The disagreement must be cleared up by members of the European Parliament’s environmental and foreign-policy committees before all of the legislature’s 751 members can vote on whether to adopt a resolution stating its position on the region.
The draft of the resolution currently being discussed by the two committees calls for the establishment of an environmental-impact assessment that companies would be required to submit to Brussels before they would be permitted to sell products from the region in the EU.
Supporters of the measure argue the requirement will limit the environmental, social and cultural consequences of development on the most vulnerable parts of the Arctic, including the Arctic Ocean.

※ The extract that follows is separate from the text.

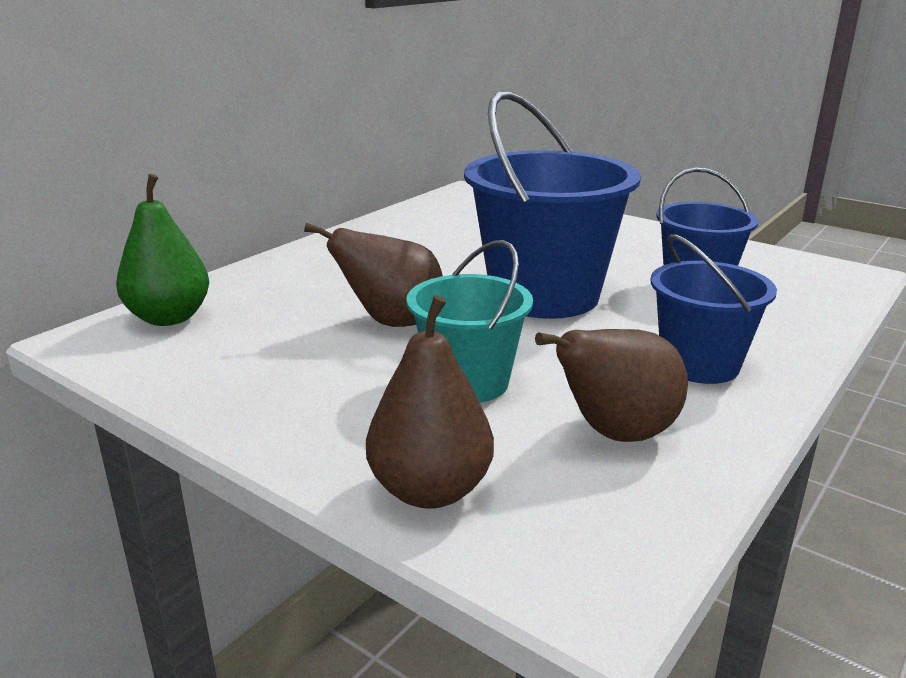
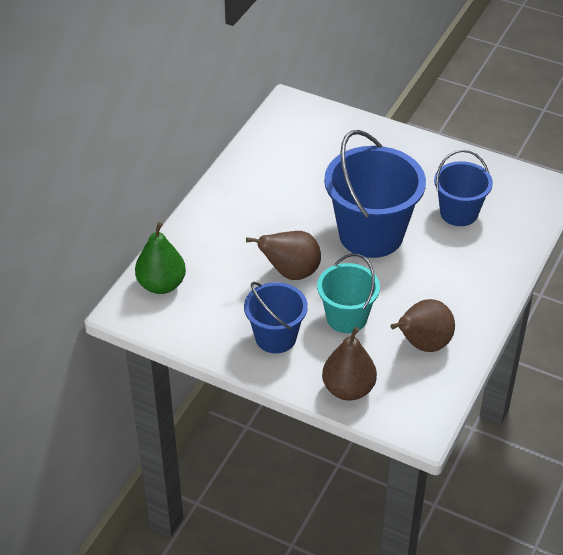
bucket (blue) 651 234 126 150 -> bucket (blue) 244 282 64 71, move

Brushing aside criticism of the proposal, Bodil Valero, an MEP from Sweden, pointed out that the EU already requires companies working on EU-related projects in other areas to live up to similar rules. She also sought to reassure sceptics by noting that, because conditions throughout the Arctic varied, the requirements would also vary.
“There shouldn’t be any problems with [it],” she said.
Detractors say they prefer to see regulations of this sort left in the hands of countries where activities are being carried out.
Anneli Jäätteenmäki, an MEP from Finland, also expressed concern that an Arctic-wide requirement could harm small operations already doing business in the region.
“If we accept this, I am sure that big companies outside the Arctic can come and sell their products, and the people who live there, who have very small companies, who don’t have these kinds of resources needed to complete an impact assessment or to pay someone to do it will get shoved aside. This shouldn’t be the intention,” Ms Jäätteenmäki said.
The European Parliament’s efforts to draw up a resolution comes after the European Commission, the EU’s executive arm, in April adopted a strategy aimed at guiding union policy towards the region.
The two committees welcome the efforts of the commission to draw up a single Arctic policy, but they also criticise the commission’s strategy for focusing solely on commercial and environmentalissues. Including the foreign-policy committee in parliament’s drafting process underscored parliament’s position that the EU needs better co-ordination between internal and external policies towards the region.
This is particularly true when it comes to relations with Russia, MEPs speaking today agreed, as they called on Brussels to continue to work with Moscow to make progress on issues of common concern.
Members of the two committees also agree that the EU has what Michael Gahler, of Germany, described as “legitimate interests” in region. Even so, he cautioned against overstating the role Brussels has to play.
“We should not try to impose demands and expectations as if this region were our territory,” Mr Gahler said.
Instead, he suggested that Brussels should try to achieve its goals in the region by working through the EU’s Arctic Council members (Denmark, Finland and Sweden) while also continuing to seek influence through the union’s own observer status.
The two committees will meet a final time on January 31 in order to approve the version of the resolution that the full parliament will vote on later that week.